Work request: Nothing but the text of the records should come back; copy it exactly and leave the pictures out.

──────────

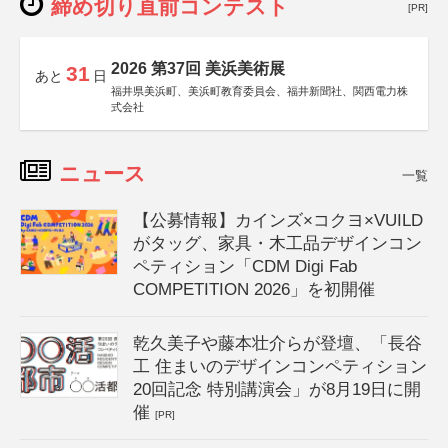
締め切り直前コンテスト
[PR]
2026 第37回 美浜美術展
31
あと
日
福井県美浜町、美浜町教育委員会、福井新聞社、関西電力株
式会社
ニュース
一覧
【公募情報】カインズ×コクヨ×VUILD
がタッグ、家具・木工品デザインコン
ペティション「CDM Digi Fab
COMPETITION 2026」を初開催
乾久美子や藤本壮介らが登壇、「長谷
工 住まいのデザインコンペティション
20回記念 特別講演会」が8月19日に開
催
[PR]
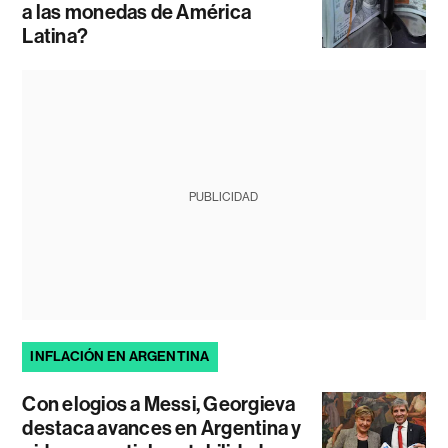
a las monedas de América
Latina?
PUBLICIDAD
INFLACIÓN EN ARGENTINA
Con elogios a Messi, Georgieva
destaca avances en Argentina y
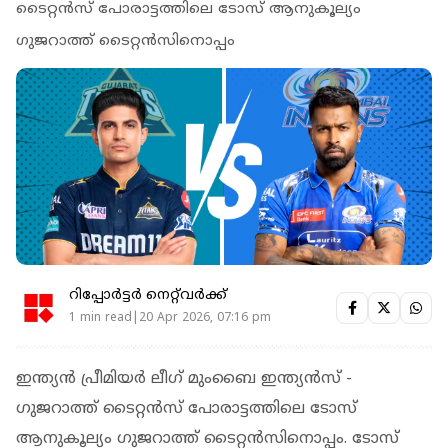
ടൈറ്റൻസ് പോരാട്ടത്തിലെ ടോസ് ആനുകൂല്യം
ഗുജറാത്ത് ടൈറ്റൻസിനൊപ്പം
റിപ്പോർട്ടർ നെറ്റ്‌വര്‍ക്ക്‌
1 min read|20 Apr 2026, 07:16 pm
ഇന്ത്യന്‍ പ്രീമിയര്‍ ലീഗ് മുംബൈ ഇന്ത്യൻസ് -
ഗുജറാത്ത് ടൈറ്റൻസ് പോരാട്ടത്തിലെ ടോസ്
ആനുകൂല്യം ഗുജറാത്ത് ടൈറ്റൻസിനൊപ്പം. ടോസ്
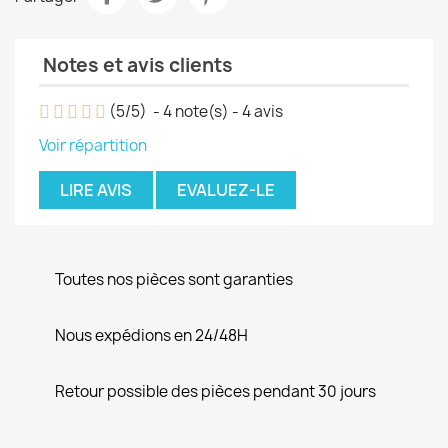
Notes et avis clients
(
5
/
5
)
-
4
note(s) -
4
avis
Voir répartition
LIRE AVIS
EVALUEZ-LE
Toutes nos pièces sont garanties
Nous expédions en 24/48H
Retour possible des pièces pendant 30 jours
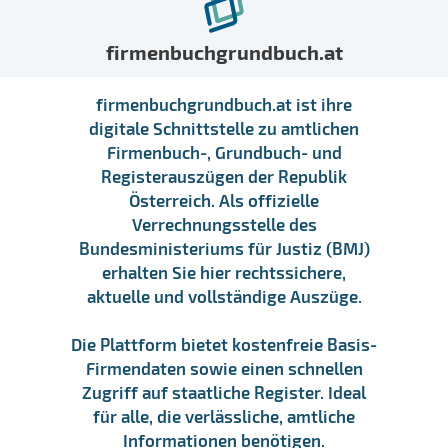
firmenbuchgrundbuch.at
firmenbuchgrundbuch.at ist ihre
digitale Schnittstelle zu amtlichen
Firmenbuch-, Grundbuch- und
Registerauszügen der Republik
Österreich. Als offizielle
Verrechnungsstelle des
Bundesministeriums für Justiz (BMJ)
erhalten Sie hier rechtssichere,
aktuelle und vollständige Auszüge.
Die Plattform bietet kostenfreie Basis-
Firmendaten sowie einen schnellen
Zugriff auf staatliche Register. Ideal
für alle, die verlässliche, amtliche
Informationen benötigen.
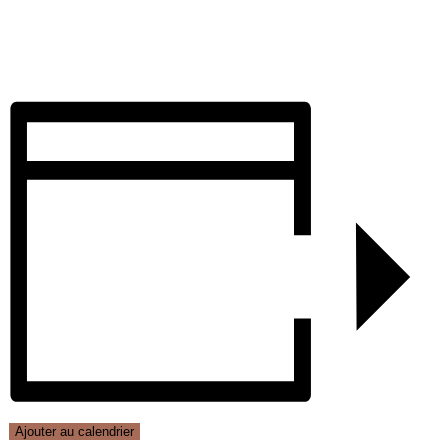
Ajouter au calendrier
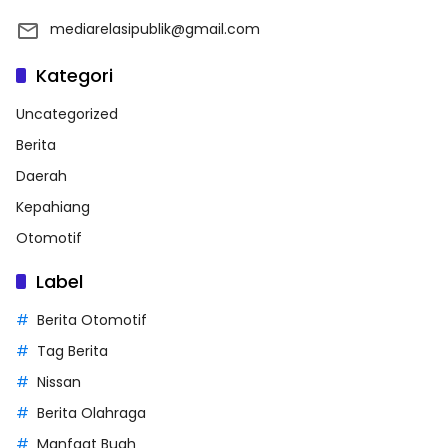
mediarelasipublik@gmail.com
Kategori
Uncategorized
Berita
Daerah
Kepahiang
Otomotif
Label
Berita Otomotif
Tag Berita
Nissan
Berita Olahraga
Manfaat Buah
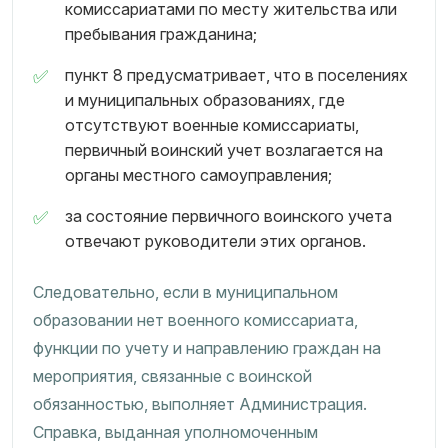
комиссариатами по месту жительства или
пребывания гражданина;
пункт 8 предусматривает, что в поселениях
и муниципальных образованиях, где
отсутствуют военные комиссариаты,
первичный воинский учет возлагается на
органы местного самоуправления;
за состояние первичного воинского учета
отвечают руководители этих органов.
Следовательно, если в муниципальном
образовании нет военного комиссариата,
функции по учету и направлению граждан на
мероприятия, связанные с воинской
обязанностью, выполняет Администрация.
Справка, выданная уполномоченным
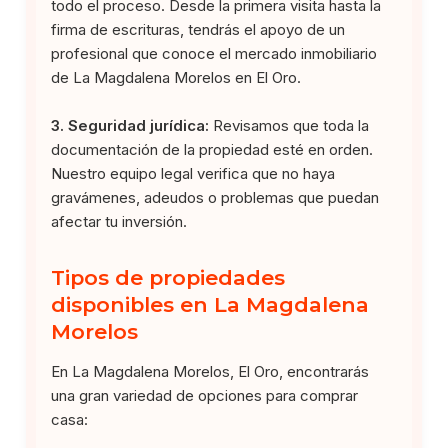
todo el proceso. Desde la primera visita hasta la
firma de escrituras, tendrás el apoyo de un
profesional que conoce el mercado inmobiliario
de La Magdalena Morelos en El Oro.
3. Seguridad jurídica:
Revisamos que toda la
documentación de la propiedad esté en orden.
Nuestro equipo legal verifica que no haya
gravámenes, adeudos o problemas que puedan
afectar tu inversión.
Tipos de propiedades
disponibles en La Magdalena
Morelos
En La Magdalena Morelos, El Oro, encontrarás
una gran variedad de opciones para comprar
casa:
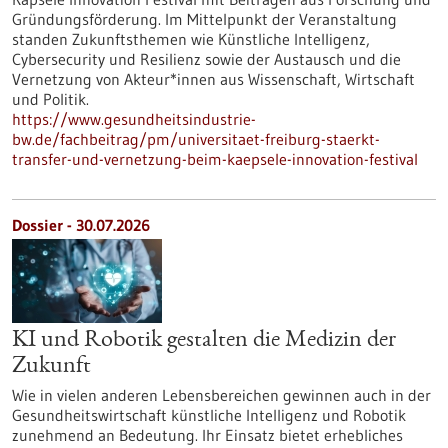
Gründungsförderung. Im Mittelpunkt der Veranstaltung
standen Zukunftsthemen wie Künstliche Intelligenz,
Cybersecurity und Resilienz sowie der Austausch und die
Vernetzung von Akteur*innen aus Wissenschaft, Wirtschaft
und Politik.
https://www.gesundheitsindustrie-
bw.de/fachbeitrag/pm/universitaet-freiburg-staerkt-
transfer-und-vernetzung-beim-kaepsele-innovation-festival
Dossier - 30.07.2026
KI und Robotik gestalten die Medizin der
Zukunft
Wie in vielen anderen Lebensbereichen gewinnen auch in der
Gesundheitswirtschaft künstliche Intelligenz und Robotik
zunehmend an Bedeutung. Ihr Einsatz bietet erhebliches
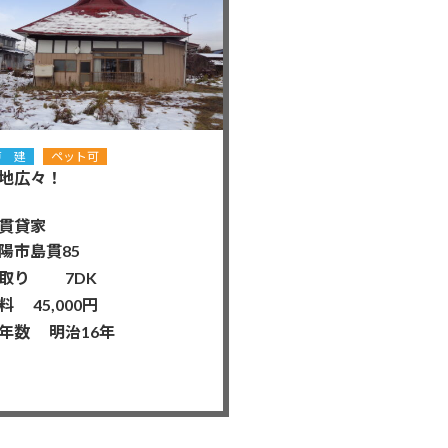
戸 建
ペット可
地広々！
貫貸家
陽市島貫85
取り 7DK
料 45,000円
年数 明治16年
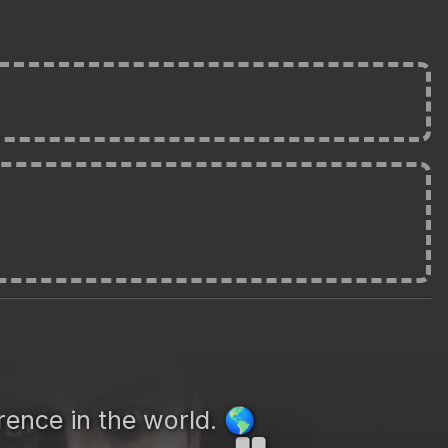
rence in the world.
🌎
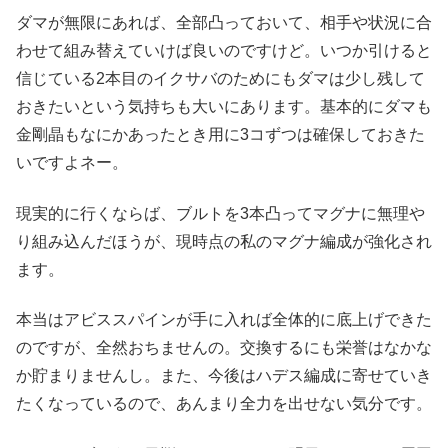
ダマが無限にあれば、全部凸っておいて、相手や状況に合
わせて組み替えていけば良いのですけど。いつか引けると
信じている2本目のイクサバのためにもダマは少し残して
おきたいという気持ちも大いにあります。基本的にダマも
金剛晶もなにかあったとき用に3コずつは確保しておきた
いですよネー。
現実的に行くならば、ブルトを3本凸ってマグナに無理や
り組み込んだほうが、現時点の私のマグナ編成が強化され
ます。
本当はアビススパインが手に入れば全体的に底上げできた
のですが、全然おちませんの。交換するにも栄誉はなかな
か貯まりませんし。また、今後はハデス編成に寄せていき
たくなっているので、あんまり全力を出せない気分です。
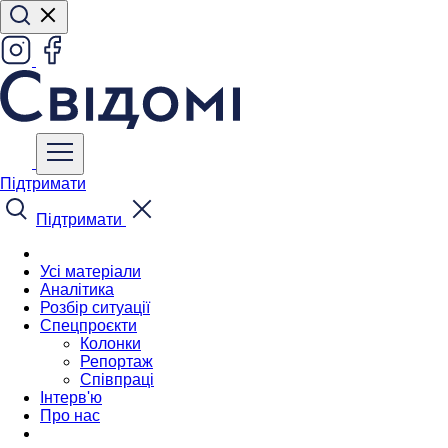
Підтримати
Підтримати
Усі матеріали
Аналітика
Розбір ситуації
Спецпроєкти
Колонки
Репортаж
Співпраці
Інтерв'ю
Про нас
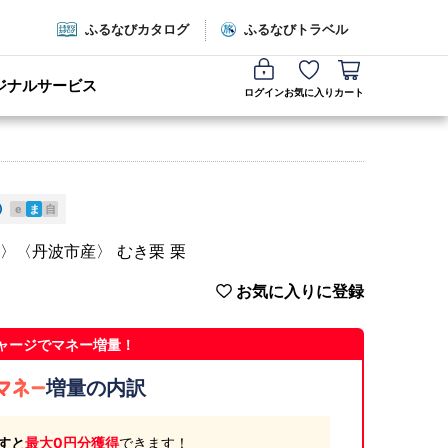
ふるなびカタログ
ふるなびトラベル
ジナルサービス
ログイン
お気に入り
カート
e
ま
自
ク〉〈丹波市産〉 むき栗 栗
お気に入りに登録
ャージでマネー増量！
増量の内訳
すと
最大0円分獲得
できます！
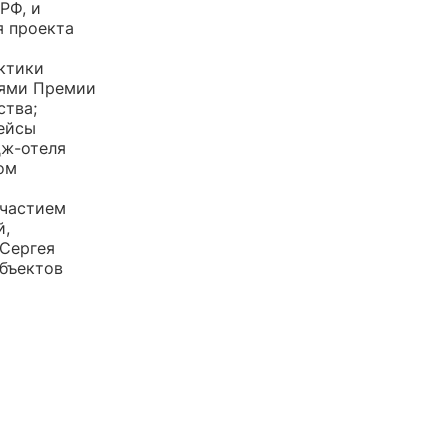
РФ, и
я проекта
ктики
лями Премии
ства;
кейсы
дж-отеля
ом
участием
й,
 Сергея
объектов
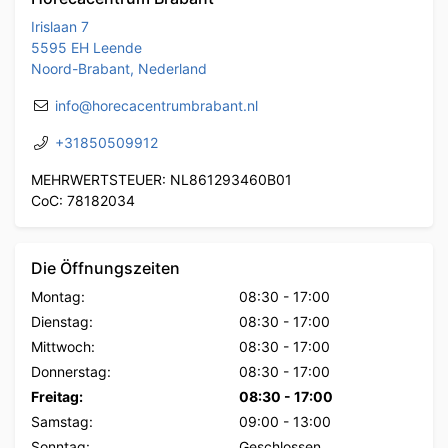
Irislaan 7
5595 EH Leende
Noord-Brabant, Nederland
info@horecacentrumbrabant.nl
+31850509912
MEHRWERTSTEUER: NL861293460B01
CoC: 78182034
Die Öffnungszeiten
Montag:
08:30
-
17:00
Dienstag:
08:30
-
17:00
Mittwoch:
08:30
-
17:00
Donnerstag:
08:30
-
17:00
Freitag:
08:30
-
17:00
Samstag:
09:00
-
13:00
Sonntag:
Geschlossen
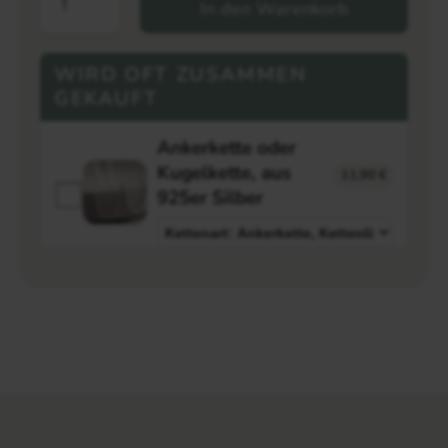
In den Warenkorb
WIRD OFT ZUSAMMEN
GEKAUFT
Ankerkette oder
Kugelkette, aus
11,90
€
925er Silber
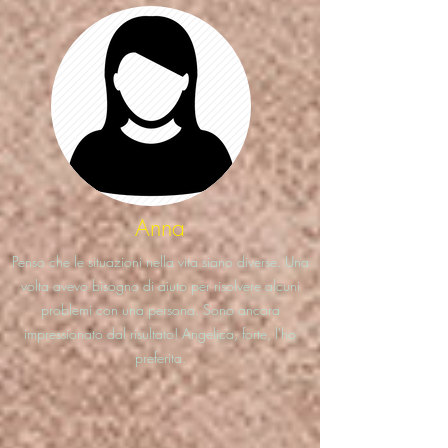
Anna
Penso che le situazioni nella vita siano diverse. Una
volta avevo bisogno di aiuto per risolvere alcuni
problemi con una persona. Sono ancora
impressionato dal risultato! Angelica, forte, l'ho
preferita.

──────────

Result for this exercise:
締め切り直前コンテスト
[PR]
2026 第37回 美浜美術展
31
あと
日
福井県美浜町、美浜町教育委員会、福井新聞社、関西電力株
式会社
ニュース
一覧
【公募情報】カインズ×コクヨ×VUILD
がタッグ、家具・木工品デザインコン
ペティション「CDM Digi Fab
COMPETITION 2026」を初開催
乾久美子や藤本壮介らが登壇、「長谷
工 住まいのデザインコンペティション
20回記念 特別講演会」が8月19日に開
催
[PR]
a las monedas de América
Latina?
PUBLICIDAD
INFLACIÓN EN ARGENTINA
Con elogios a Messi, Georgieva
destaca avances en Argentina y
ടൈറ്റൻസ് പോരാട്ടത്തിലെ ടോസ് ആനുകൂല്യം
ഗുജറാത്ത് ടൈറ്റൻസിനൊപ്പം
റിപ്പോർട്ടർ നെറ്റ്‌വര്‍ക്ക്‌
1 min read|20 Apr 2026, 07:16 pm
ഇന്ത്യന്‍ പ്രീമിയര്‍ ലീഗ് മുംബൈ ഇന്ത്യൻസ് -
ഗുജറാത്ത് ടൈറ്റൻസ് പോരാട്ടത്തിലെ ടോസ്
ആനുകൂല്യം ഗുജറാത്ത് ടൈറ്റൻസിനൊപ്പം. ടോസ്
Notes et avis clients
(
5
/
5
)
-
4
note(s) -
4
avis
Voir répartition
LIRE AVIS
EVALUEZ-LE
Toutes nos pièces sont garanties
Nous expédions en 24/48H
Retour possible des pièces pendant 30 jours
firmenbuchgrundbuch.at
firmenbuchgrundbuch.at ist ihre
digitale Schnittstelle zu amtlichen
Firmenbuch-, Grundbuch- und
Registerauszügen der Republik
Österreich. Als offizielle
Verrechnungsstelle des
Bundesministeriums für Justiz (BMJ)
erhalten Sie hier rechtssichere,
aktuelle und vollständige Auszüge.
Die Plattform bietet kostenfreie Basis-
Firmendaten sowie einen schnellen
Zugriff auf staatliche Register. Ideal
für alle, die verlässliche, amtliche
Informationen benötigen.
Ajouter au calendrier
mediarelasipublik@gmail.com
Kategori
Uncategorized
Berita
Daerah
Kepahiang
Otomotif
Label
Berita Otomotif
Tag Berita
Nissan
Berita Olahraga
Manfaat Buah
комиссариатами по месту жительства или
пребывания гражданина;
пункт 8 предусматривает, что в поселениях
и муниципальных образованиях, где
отсутствуют военные комиссариаты,
первичный воинский учет возлагается на
органы местного самоуправления;
за состояние первичного воинского учета
отвечают руководители этих органов.
Следовательно, если в муниципальном
образовании нет военного комиссариата,
функции по учету и направлению граждан на
мероприятия, связанные с воинской
обязанностью, выполняет Администрация.
Справка, выданная уполномоченным
todo el proceso. Desde la primera visita hasta la
firma de escrituras, tendrás el apoyo de un
profesional que conoce el mercado inmobiliario
de La Magdalena Morelos en El Oro.
3. Seguridad jurídica:
Revisamos que toda la
documentación de la propiedad esté en orden.
Nuestro equipo legal verifica que no haya
gravámenes, adeudos o problemas que puedan
afectar tu inversión.
Tipos de propiedades
disponibles en La Magdalena
Morelos
En La Magdalena Morelos, El Oro, encontrarás
una gran variedad de opciones para comprar
casa:
Gründungsförderung. Im Mittelpunkt der Veranstaltung
standen Zukunftsthemen wie Künstliche Intelligenz,
Cybersecurity und Resilienz sowie der Austausch und die
Vernetzung von Akteur*innen aus Wissenschaft, Wirtschaft
und Politik.
https://www.gesundheitsindustrie-
bw.de/fachbeitrag/pm/universitaet-freiburg-staerkt-
transfer-und-vernetzung-beim-kaepsele-innovation-festival
Dossier - 30.07.2026
KI und Robotik gestalten die Medizin der
Zukunft
Wie in vielen anderen Lebensbereichen gewinnen auch in der
Gesundheitswirtschaft künstliche Intelligenz und Robotik
zunehmend an Bedeutung. Ihr Einsatz bietet erhebliches
戸 建
ペット可
地広々！
貫貸家
陽市島貫85
取り 7DK
料 45,000円
年数 明治16年
rence in the world.
🌎
ダマが無限にあれば、全部凸っておいて、相手や状況に合
わせて組み替えていけば良いのですけど。いつか引けると
信じている2本目のイクサバのためにもダマは少し残して
おきたいという気持ちも大いにあります。基本的にダマも
金剛晶もなにかあったとき用に3コずつは確保しておきた
いですよネー。
現実的に行くならば、ブルトを3本凸ってマグナに無理や
り組み込んだほうが、現時点の私のマグナ編成が強化され
ます。
本当はアビススパインが手に入れば全体的に底上げできた
のですが、全然おちませんの。交換するにも栄誉はなかな
か貯まりませんし。また、今後はハデス編成に寄せていき
たくなっているので、あんまり全力を出せない気分です。
Підтримати
Підтримати
Усі матеріали
Аналітика
Розбір ситуації
Спецпроєкти
Колонки
Репортаж
Співпраці
Інтерв'ю
Про нас
ふるなびカタログ
ふるなびトラベル
ジナルサービス
ログイン
お気に入り
カート
e
ま
自
ク〉〈丹波市産〉 むき栗 栗
お気に入りに登録
ャージでマネー増量！
増量の内訳
すと
最大0円分獲得
できます！
РФ, и
я проекта
ктики
лями Премии
ства;
кейсы
дж-отеля
ом
участием
й,
 Сергея
объектов
Irislaan 7
5595 EH Leende
Noord-Brabant, Nederland
info@horecacentrumbrabant.nl
+31850509912
MEHRWERTSTEUER: NL861293460B01
CoC: 78182034
Die Öffnungszeiten
Montag:
08:30
-
17:00
Dienstag:
08:30
-
17:00
Mittwoch:
08:30
-
17:00
Donnerstag:
08:30
-
17:00
Freitag:
08:30
-
17:00
Samstag:
09:00
-
13:00
Sonntag:
Geschlossen
In den Warenkorb
WIRD OFT ZUSAMMEN
GEKAUFT
Ankerkette oder
Kugelkette, aus
11,90
€
925er Silber
Anna
Penso che le situazioni nella vita siano diverse. Una
volta avevo bisogno di aiuto per risolvere alcuni
problemi con una persona. Sono ancora
impressionato dal risultato! Angelica, forte, l'ho
preferita.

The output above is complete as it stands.